(Data visualization pictures)
+++
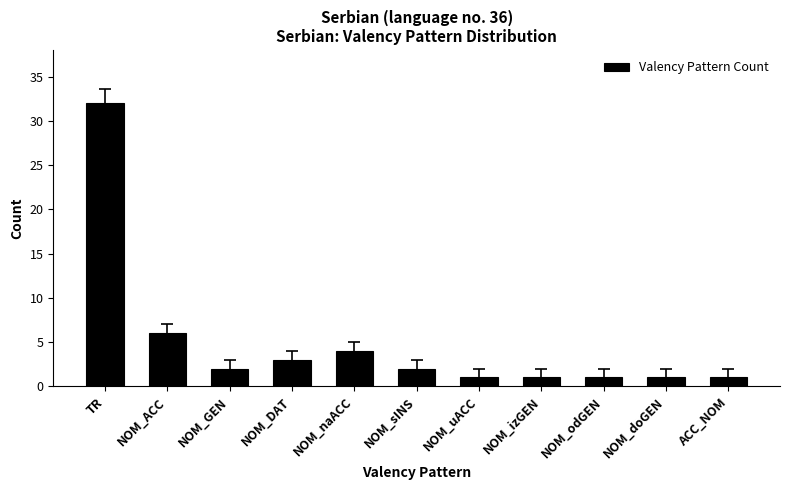

Are the bars horizontal?

No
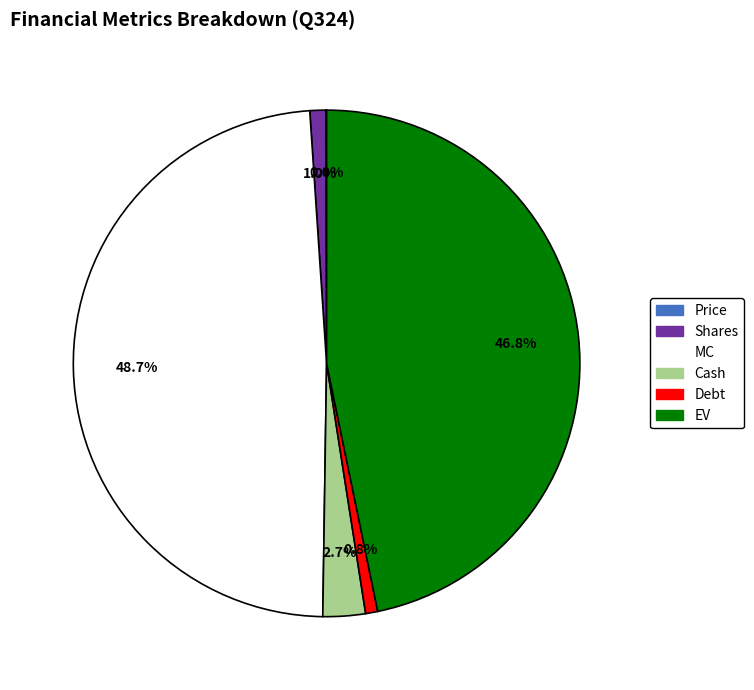

The Cash slice represents 3% of the pie. True or false?

True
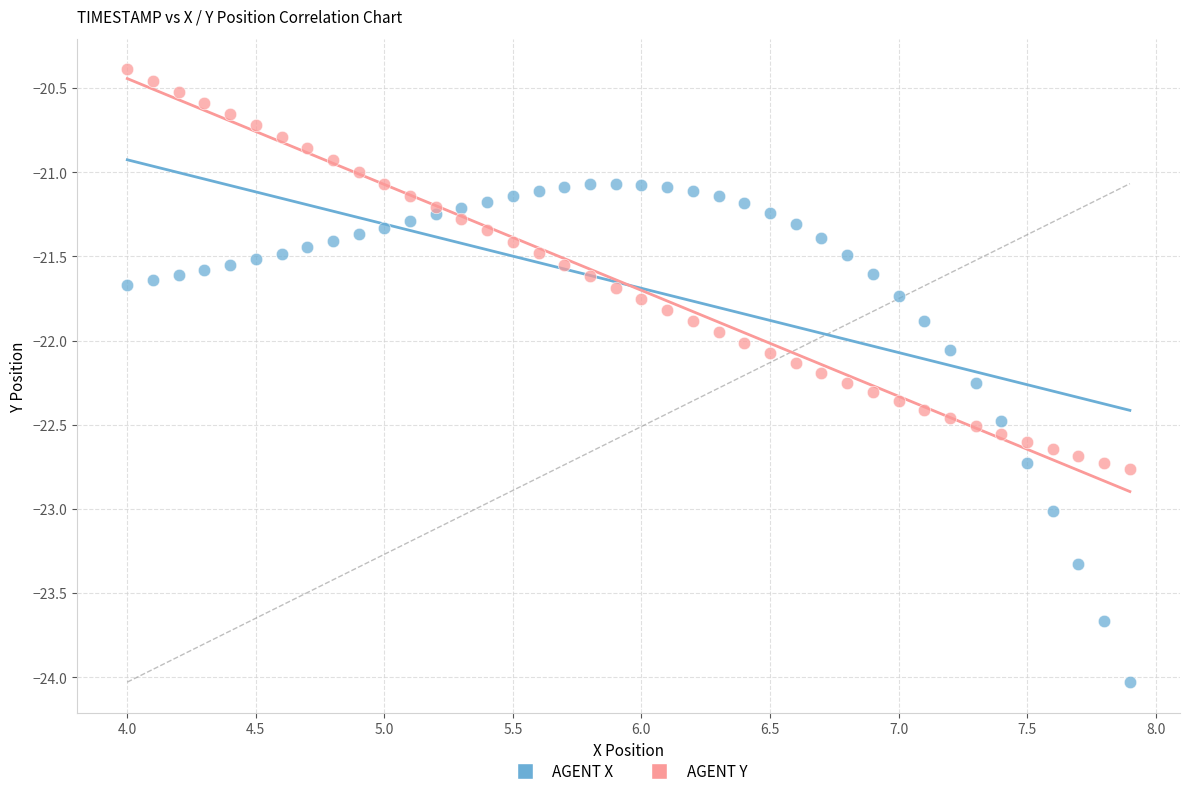

Which series has the widest spread of Y values?

AGENT X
+++
• [TASK OBJECTIVE]: Please report how many lines of the records above contain the string "True", matching case exactly. Give only the number.

• [ANSWER TO THE PROBLEM]: 2